- _Page excerpt_:
A month after they first started, anti-government protests in Colombia show no signs of abating, with President Iván Duque deploying troops to the flashpoint city of Cali and the UN calling for an independent inquiry after allegations of police brutality and dozens of deaths.
What began on 28 April as limited demonstrations against a tax bill seen as particularly painful for Colombia’s working classes has escalated into much broader discontent at a range of underlying tensions and social inequalities exacerbated by pandemic lockdowns.
Police violence has further fuelled the demonstrations. On 28 May, Human Rights Watch said there had been “credible reports” of 63 protest-related deaths over the past month, while dozens more protesters have suffered eye injuries from rubber bullets or teargas rounds.
Days after government party Senator Paola Holguín told protesters to “stop crying over an eye”, Duque on 28 May announced the "maximum deployment of military assistance" to Cali and the surrounding Valle del Cauca region.

- _What the task requires_:
Reproduce the part of the text on the Colombia protests from "Days after government" to "del Cauca region.". The items that follow are not needed for anything here.

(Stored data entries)

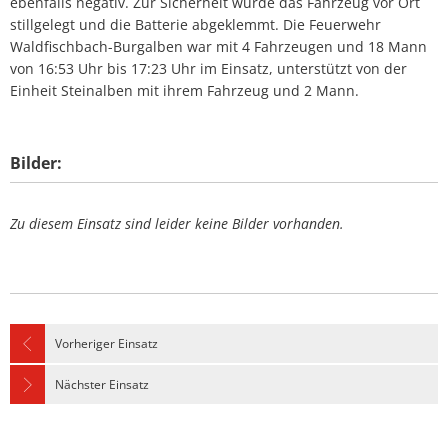
ebenfalls negativ. Zur Sicherheit wurde das Fahrzeug vor Ort
stillgelegt und die Batterie abgeklemmt. Die Feuerwehr
Waldfischbach-Burgalben war mit 4 Fahrzeugen und 18 Mann
von 16:53 Uhr bis 17:23 Uhr im Einsatz, unterstützt von der
Einheit Steinalben mit ihrem Fahrzeug und 2 Mann.
Bilder:
Zu diesem Einsatz sind leider keine Bilder vorhanden.
Vorheriger Einsatz
Nächster Einsatz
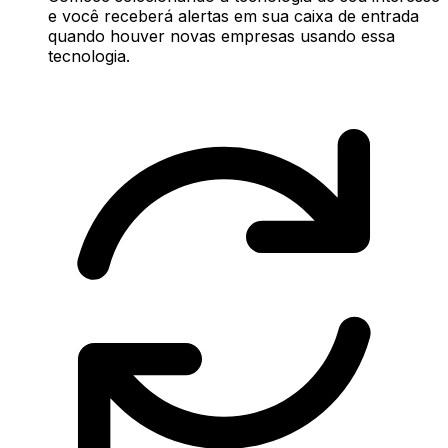
e você receberá alertas em sua caixa de entrada
quando houver novas empresas usando essa
tecnologia.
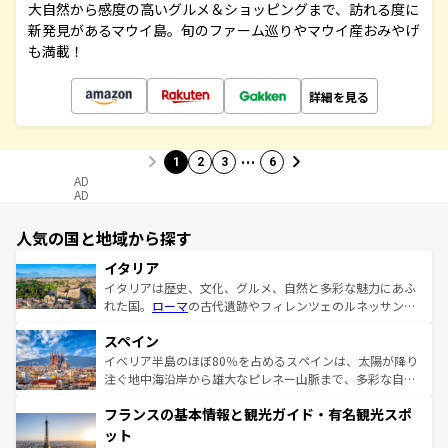
大自然から感度の高いグルメ＆ショッピングまで、訪れる度に
新発見があるマウイ島。旬のファーム巡りやマウイ産おみやげ
も満載！
詳細を見る
…
1
2
3
6
AD
AD
人気の国と地域から探す
イタリア
イタリアは歴史、文化、グルメ、自然と多彩な魅力にあふ
れた国。
ローマ
の古代遺跡やフィレンツェのルネッサンス
美術、ヴェネツィアの運河など、歴史あるスポットはもち
スペイン
ろん、トスカーナの美しい田園風景やアマルフィ海岸の絶
景など、自然景観も見逃せない。観光の合間には、本場の
イベリア半島のほぼ80％を占めるスペインは、太陽が降り
ピザやパスタなど、絶品のイタリア料理を堪能することも
注ぐ地中海沿岸から雄大なピレネー山脈まで、多彩な自然
できる。朝目覚めてから夜眠るまで、すべての瞬間を楽し
と文化が詰まったヨーロッパ屈指の旅行先だ。多様な地域
フランスの基本情報と観光ガイド・有名観光スポ
ませてくれるイタリアで、忘れられない旅をしてみよう！
文化が根付くこの国では、情熱的なフラメンコ、熱気あふ
なお、新着のイタリア情報は
コンテンツ一覧
を参照してほ
れる闘牛、そして美味しいタパスが生活の一部となってい
ット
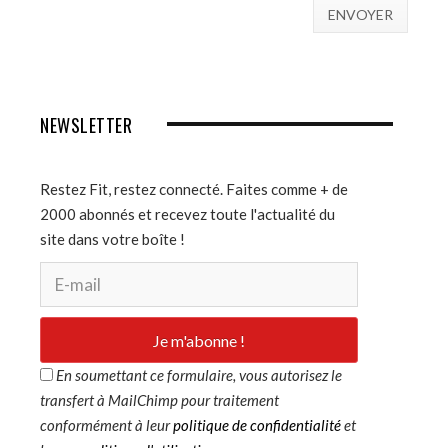
NEWSLETTER
Restez Fit, restez connecté. Faites comme + de
2000 abonnés et recevez toute l'actualité du
site dans votre boîte !
En soumettant ce formulaire, vous autorisez le
transfert à MailChimp pour traitement
conformément à leur
politique de confidentialité
et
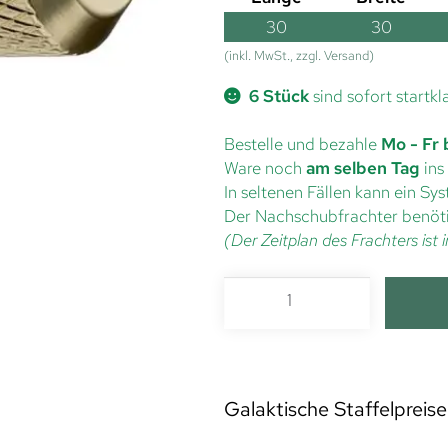
30
30
(inkl. MwSt., zzgl. Versand)
6 Stück
sind sofort startkl
Bestelle und bezahle
Mo - Fr 
Ware noch
am selben Tag
ins
In seltenen Fällen kann ein S
Der Nachschubfrachter benöti
(Der Zeitplan des Frachters is
Galaktische Staffelpreise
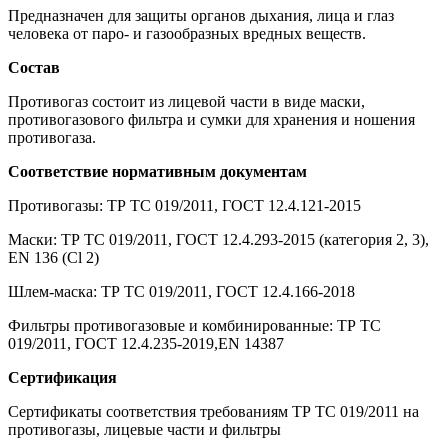
Предназначен для защиты органов дыхания, лица и глаз
человека от паро- и газообразных вредных веществ.
Состав
Противогаз состоит из лицевой части в виде маски,
противогазового фильтра и сумки для хранения и ношения
противогаза.
Соответствие нормативным документам
Противогазы: ТР ТС 019/2011, ГОСТ 12.4.121-2015
Маски: ТР ТС 019/2011, ГОСТ 12.4.293-2015 (категория 2, 3),
EN 136 (Cl 2)
Шлем-маска: ТР ТС 019/2011, ГОСТ 12.4.166-2018
Фильтры противогазовые и комбинированные: ТР ТС
019/2011, ГОСТ 12.4.235-2019,EN 14387
Сертификация
Сертификаты соответствия требованиям ТР ТС 019/2011 на
противогазы, лицевые части и фильтры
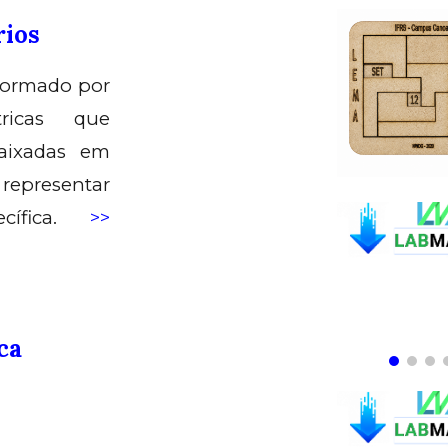
rios
formado por
ricas que
aixadas em
representar
cífica.
>>
ca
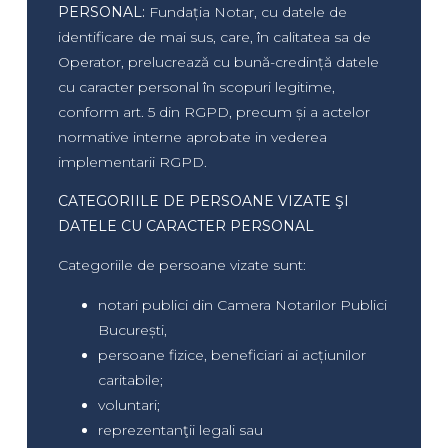
PERSONAL:
Fundația Notar, cu datele de
identificare de mai sus, care, în calitatea sa de
Operator, prelucrează cu bună-credință datele
cu caracter personal în scopuri legitime,
conform art. 5 din RGPD, precum și a actelor
normative interne aprobate in vederea
implementarii RGPD.
CATEGORIILE DE PERSOANE VIZATE ŞI
DATELE CU CARACTER PERSONAL
Categoriile de persoane vizate sunt:
notari publici din Camera Notarilor Publici
București,
persoane fizice, beneficiari ai acțiunilor
caritabile;
voluntari;
reprezentanţii legali sau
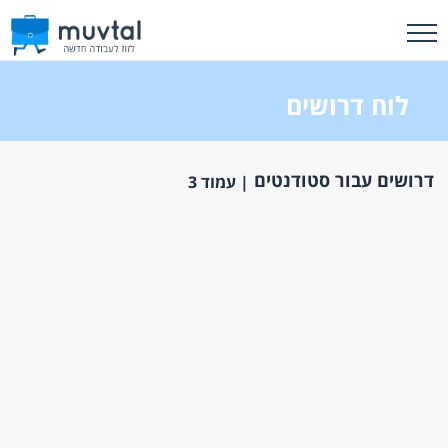
לוח דרושים
דרושים עבור סטודנטים
| עמוד 3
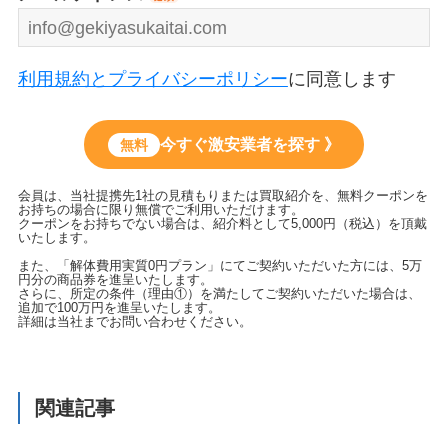
利用規約とプライバシーポリシー
に同意します
今すぐ激安業者を探す 》
無料
会員は、当社提携先1社の見積もりまたは買取紹介を、無料クーポンを
お持ちの場合に限り無償でご利用いただけます。
クーポンをお持ちでない場合は、紹介料として5,000円（税込）を頂戴
いたします。
また、「解体費用実質0円プラン」にてご契約いただいた方には、5万
円分の商品券を進呈いたします。
さらに、所定の条件（理由①）を満たしてご契約いただいた場合は、
追加で100万円を進呈いたします。
詳細は当社までお問い合わせください。
関連記事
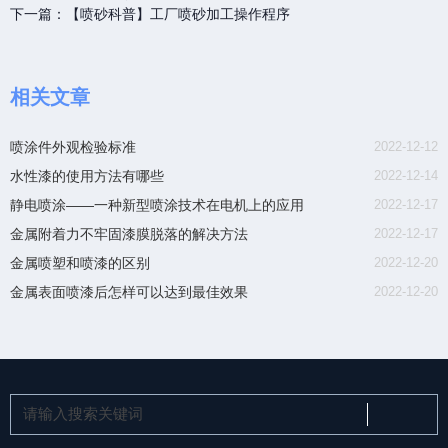
下一篇：
【喷砂科普】工厂喷砂加工操作程序
相关文章
喷涂件外观检验标准
2022-12-12
水性漆的使用方法有哪些
2022-12-14
静电喷涂——一种新型喷涂技术在电机上的应用
2022-12-17
金属附着力不牢固漆膜脱落的解决方法
2022-12-17
金属喷塑和喷漆的区别
2022-12-20
金属表面喷漆后怎样可以达到最佳效果
2022-12-20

- _Written solution_:
Days after government party Senator Paola Holguín told protesters to “stop crying over an eye”, Duque on 28 May announced the "maximum deployment of military assistance" to Cali and the surrounding Valle del Cauca region.